Originally Posted by CaCO3Girl:
Originally Posted by TPM:
I did and I deleted my response.
Why is it a sore spot with you?

The concept of "when recruiting begins" is a sore spot because there are such conflicting opinions on the matter from very knowledgeable people.  Notice I didn't say when OFFERS begin, but when RECRUITING begins, when does the player get on the radar?

It appears to me, and I could be wrong, that anyone who went through this dance 5+ years ago is very firm that recruiting begins in 11th grade, this is mirrored on the website information, and the idea of discussing such matters prior to their child making the Varsity team in High School is ludicrous and the parents must be over thinking helicopter parents.

A lot of this is also regionalized. Florida, for instance will have a lot more of this than Colorado. My state - Colorado - is a case in point. No 2018's have committed and only two 2017's have committed as of today. That doesn't mean there isn't recruiting going on, though. I know of at least a couple of 2018's that have contact and could be committed if they so chose, but are not. However, for those that believe the facts I'm stating means you can wait until your junior year to start the process - think again. Many of the Power 5 schools are either close to filling or are done with 2017 recruiting. They have already turned their attention to the 2018 and 2019 classes. Of course, there are always spots for the elite 2016, but the later you wait, the more talent you had better bring. If you are merely "just as good" as the kid they've been in contact with and following for two years now, that ain't good enough.

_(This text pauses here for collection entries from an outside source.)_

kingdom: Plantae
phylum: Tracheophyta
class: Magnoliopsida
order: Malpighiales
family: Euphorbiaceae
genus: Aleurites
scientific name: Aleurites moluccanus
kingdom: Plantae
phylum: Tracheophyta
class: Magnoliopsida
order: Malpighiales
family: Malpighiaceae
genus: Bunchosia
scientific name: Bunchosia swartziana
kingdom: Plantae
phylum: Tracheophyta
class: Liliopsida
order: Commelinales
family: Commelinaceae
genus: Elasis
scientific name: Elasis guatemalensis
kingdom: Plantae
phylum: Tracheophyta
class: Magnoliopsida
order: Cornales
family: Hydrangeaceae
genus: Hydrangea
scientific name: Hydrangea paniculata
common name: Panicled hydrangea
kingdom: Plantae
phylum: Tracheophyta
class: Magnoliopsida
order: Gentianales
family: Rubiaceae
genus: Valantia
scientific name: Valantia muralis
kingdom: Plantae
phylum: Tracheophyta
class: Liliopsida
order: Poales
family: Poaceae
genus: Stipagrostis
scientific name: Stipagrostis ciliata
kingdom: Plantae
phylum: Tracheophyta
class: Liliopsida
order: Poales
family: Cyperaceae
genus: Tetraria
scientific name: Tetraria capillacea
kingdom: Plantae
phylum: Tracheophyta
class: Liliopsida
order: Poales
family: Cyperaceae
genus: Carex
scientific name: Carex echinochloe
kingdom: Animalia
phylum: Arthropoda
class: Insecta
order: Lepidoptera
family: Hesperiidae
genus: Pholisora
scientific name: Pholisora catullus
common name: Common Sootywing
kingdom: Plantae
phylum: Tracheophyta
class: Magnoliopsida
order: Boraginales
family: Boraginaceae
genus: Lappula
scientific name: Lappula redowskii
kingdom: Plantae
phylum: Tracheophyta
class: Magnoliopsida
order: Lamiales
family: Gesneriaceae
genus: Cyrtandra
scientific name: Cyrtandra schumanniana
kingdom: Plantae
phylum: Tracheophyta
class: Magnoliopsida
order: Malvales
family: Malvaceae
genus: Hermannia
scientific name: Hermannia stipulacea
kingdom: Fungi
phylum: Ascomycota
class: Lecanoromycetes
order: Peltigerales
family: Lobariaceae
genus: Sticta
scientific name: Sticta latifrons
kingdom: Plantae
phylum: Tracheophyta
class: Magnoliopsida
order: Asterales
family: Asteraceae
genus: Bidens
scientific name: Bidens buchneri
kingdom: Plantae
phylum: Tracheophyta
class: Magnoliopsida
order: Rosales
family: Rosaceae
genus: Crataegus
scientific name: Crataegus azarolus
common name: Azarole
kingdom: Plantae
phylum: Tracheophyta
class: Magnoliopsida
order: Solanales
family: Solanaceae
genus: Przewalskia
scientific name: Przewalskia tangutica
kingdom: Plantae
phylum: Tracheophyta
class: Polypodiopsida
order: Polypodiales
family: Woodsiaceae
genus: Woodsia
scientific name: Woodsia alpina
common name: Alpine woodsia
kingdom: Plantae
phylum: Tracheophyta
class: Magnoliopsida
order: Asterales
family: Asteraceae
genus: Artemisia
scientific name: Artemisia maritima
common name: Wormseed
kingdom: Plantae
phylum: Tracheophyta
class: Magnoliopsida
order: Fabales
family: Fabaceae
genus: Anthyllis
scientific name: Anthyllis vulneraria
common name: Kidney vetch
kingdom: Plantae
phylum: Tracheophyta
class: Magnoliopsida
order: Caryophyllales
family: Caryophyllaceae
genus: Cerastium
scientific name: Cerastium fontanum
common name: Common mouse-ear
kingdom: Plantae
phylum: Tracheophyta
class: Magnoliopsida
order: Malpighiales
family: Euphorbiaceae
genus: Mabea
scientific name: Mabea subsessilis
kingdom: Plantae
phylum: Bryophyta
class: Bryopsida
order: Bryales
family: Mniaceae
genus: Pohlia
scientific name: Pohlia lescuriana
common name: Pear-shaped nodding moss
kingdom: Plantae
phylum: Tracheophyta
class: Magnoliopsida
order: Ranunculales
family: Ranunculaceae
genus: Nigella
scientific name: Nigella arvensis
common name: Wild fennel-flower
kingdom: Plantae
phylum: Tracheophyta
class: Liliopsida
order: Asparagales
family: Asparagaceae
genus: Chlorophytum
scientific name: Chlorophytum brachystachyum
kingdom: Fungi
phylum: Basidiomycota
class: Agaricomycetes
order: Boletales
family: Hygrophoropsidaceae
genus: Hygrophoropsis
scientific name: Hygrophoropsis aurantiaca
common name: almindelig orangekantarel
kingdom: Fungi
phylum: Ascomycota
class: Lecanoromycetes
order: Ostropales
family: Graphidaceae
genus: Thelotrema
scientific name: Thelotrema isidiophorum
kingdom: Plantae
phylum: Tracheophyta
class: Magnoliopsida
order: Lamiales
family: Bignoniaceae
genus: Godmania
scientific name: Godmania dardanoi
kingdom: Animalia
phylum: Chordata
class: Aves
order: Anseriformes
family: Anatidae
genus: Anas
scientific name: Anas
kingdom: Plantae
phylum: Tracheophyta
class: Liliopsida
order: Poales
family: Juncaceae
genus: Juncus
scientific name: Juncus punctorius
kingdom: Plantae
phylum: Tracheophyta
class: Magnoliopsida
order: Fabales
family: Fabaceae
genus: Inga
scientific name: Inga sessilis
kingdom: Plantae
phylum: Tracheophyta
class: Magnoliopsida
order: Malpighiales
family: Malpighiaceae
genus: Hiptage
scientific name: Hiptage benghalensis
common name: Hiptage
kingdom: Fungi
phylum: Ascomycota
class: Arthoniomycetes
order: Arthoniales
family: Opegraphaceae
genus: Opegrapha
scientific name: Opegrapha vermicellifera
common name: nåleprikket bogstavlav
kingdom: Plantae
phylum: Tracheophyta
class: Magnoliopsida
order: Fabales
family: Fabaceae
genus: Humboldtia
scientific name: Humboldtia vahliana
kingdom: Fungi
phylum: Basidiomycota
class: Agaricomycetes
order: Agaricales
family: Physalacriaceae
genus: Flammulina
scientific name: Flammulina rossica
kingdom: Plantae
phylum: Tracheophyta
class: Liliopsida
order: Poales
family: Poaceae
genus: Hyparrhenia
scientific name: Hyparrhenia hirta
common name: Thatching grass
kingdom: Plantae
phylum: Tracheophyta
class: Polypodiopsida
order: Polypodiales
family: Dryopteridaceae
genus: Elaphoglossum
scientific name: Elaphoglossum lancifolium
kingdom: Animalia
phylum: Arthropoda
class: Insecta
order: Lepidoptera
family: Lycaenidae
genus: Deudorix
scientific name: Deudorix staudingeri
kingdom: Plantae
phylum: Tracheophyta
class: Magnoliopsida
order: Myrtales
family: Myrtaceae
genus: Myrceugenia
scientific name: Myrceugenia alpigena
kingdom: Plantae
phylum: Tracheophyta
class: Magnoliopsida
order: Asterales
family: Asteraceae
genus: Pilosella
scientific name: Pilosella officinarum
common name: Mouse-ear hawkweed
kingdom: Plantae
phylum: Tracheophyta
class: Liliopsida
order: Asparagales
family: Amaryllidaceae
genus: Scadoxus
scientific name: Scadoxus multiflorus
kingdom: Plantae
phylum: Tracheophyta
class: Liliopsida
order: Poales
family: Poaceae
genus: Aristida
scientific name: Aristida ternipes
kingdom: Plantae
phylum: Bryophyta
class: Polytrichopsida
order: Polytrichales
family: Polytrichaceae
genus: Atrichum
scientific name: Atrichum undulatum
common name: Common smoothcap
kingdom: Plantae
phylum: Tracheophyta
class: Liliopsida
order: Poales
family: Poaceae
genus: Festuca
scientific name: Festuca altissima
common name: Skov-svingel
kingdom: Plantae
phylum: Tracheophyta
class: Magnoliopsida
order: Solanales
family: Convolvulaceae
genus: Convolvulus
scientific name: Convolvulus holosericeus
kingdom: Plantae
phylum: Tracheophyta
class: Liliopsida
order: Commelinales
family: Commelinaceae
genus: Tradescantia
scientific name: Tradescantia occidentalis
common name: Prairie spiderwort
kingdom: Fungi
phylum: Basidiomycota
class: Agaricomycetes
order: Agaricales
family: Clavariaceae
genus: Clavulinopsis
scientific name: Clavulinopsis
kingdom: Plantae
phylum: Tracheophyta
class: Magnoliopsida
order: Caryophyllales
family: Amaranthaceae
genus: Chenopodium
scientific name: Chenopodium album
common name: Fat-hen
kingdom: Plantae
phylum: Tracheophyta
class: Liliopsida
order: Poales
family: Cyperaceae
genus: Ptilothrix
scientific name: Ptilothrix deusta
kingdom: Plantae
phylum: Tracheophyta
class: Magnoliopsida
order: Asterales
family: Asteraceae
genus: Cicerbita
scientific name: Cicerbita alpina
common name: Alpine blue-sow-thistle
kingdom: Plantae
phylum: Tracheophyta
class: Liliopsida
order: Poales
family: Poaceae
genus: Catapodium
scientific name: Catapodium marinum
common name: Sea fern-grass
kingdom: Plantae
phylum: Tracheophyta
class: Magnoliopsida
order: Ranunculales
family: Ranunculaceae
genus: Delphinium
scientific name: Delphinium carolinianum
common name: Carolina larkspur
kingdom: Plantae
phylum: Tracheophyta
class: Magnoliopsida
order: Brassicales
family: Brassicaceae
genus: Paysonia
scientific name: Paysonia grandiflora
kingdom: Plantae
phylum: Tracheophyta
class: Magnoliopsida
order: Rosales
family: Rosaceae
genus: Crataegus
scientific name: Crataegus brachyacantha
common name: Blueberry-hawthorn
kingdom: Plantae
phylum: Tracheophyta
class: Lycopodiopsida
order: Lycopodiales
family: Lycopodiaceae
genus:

I'd surmise that is is flattering to parents to talk about their kids getting offers that early and other parents in the rat race of travel ball to get a bit jealous of that etc. Travel ball about more than the kids on the field, if you believe otherwise, you are sorely mistaken.

I also believe that being recruited is about being pursued by more than one school. When you can honestly say you have other offers, you have the ability to negotiate. Otherwise as stated so eloquently above, the school has the upper hand until the NLI is signed, which isnt until the fall of a kid's senior year.

My son threw to a kid in HS who could have been one of those early recruitment outliers...probably could have committed to a Power5  in 7th grade....i know 8th grade for sure (if the school was into that) and actually verballed in 9th grade before a HS game was played. All for not now, as he is a millionaire in the minors and we'll probably see him on TV soon playing in the MLB.

I say congrats to any and all who get those early offers and exposure. I suggest that no one should take them and continue to work towards the traditional "recruitment periods" to find the best offer but to each his own.

How many Georgia 2018 commits do you know about? There are only 2 listed on the PG website. Always curious about how many people post it there.

MidAtlanticDad - my son is 2018 here in Atlanta, and can say similar response as CaCO3Girl.

Alot of the kids my son has played with over the years have offers + a few ex-teammates have committed (but have yet to update their PG profile).

I spotted add'l updates while I was posting re: missing the bus, and being too late.  Ultimately what I've gleened from all the folks on the board that are far more experienced than I is.....  each situation is unique, and ultimately depends on what your son wants - versus generalizatons

I greatly value input from Fenway & other posters because their kids sound similar to mine, who is interested in High Academic, where recruiting often happens later so the kids can prove themselves academically thru HS + testing.  In the meantime, my son works hard on his grades + game, and trains to get stronger/faster - and I try to get smarter on how all this works!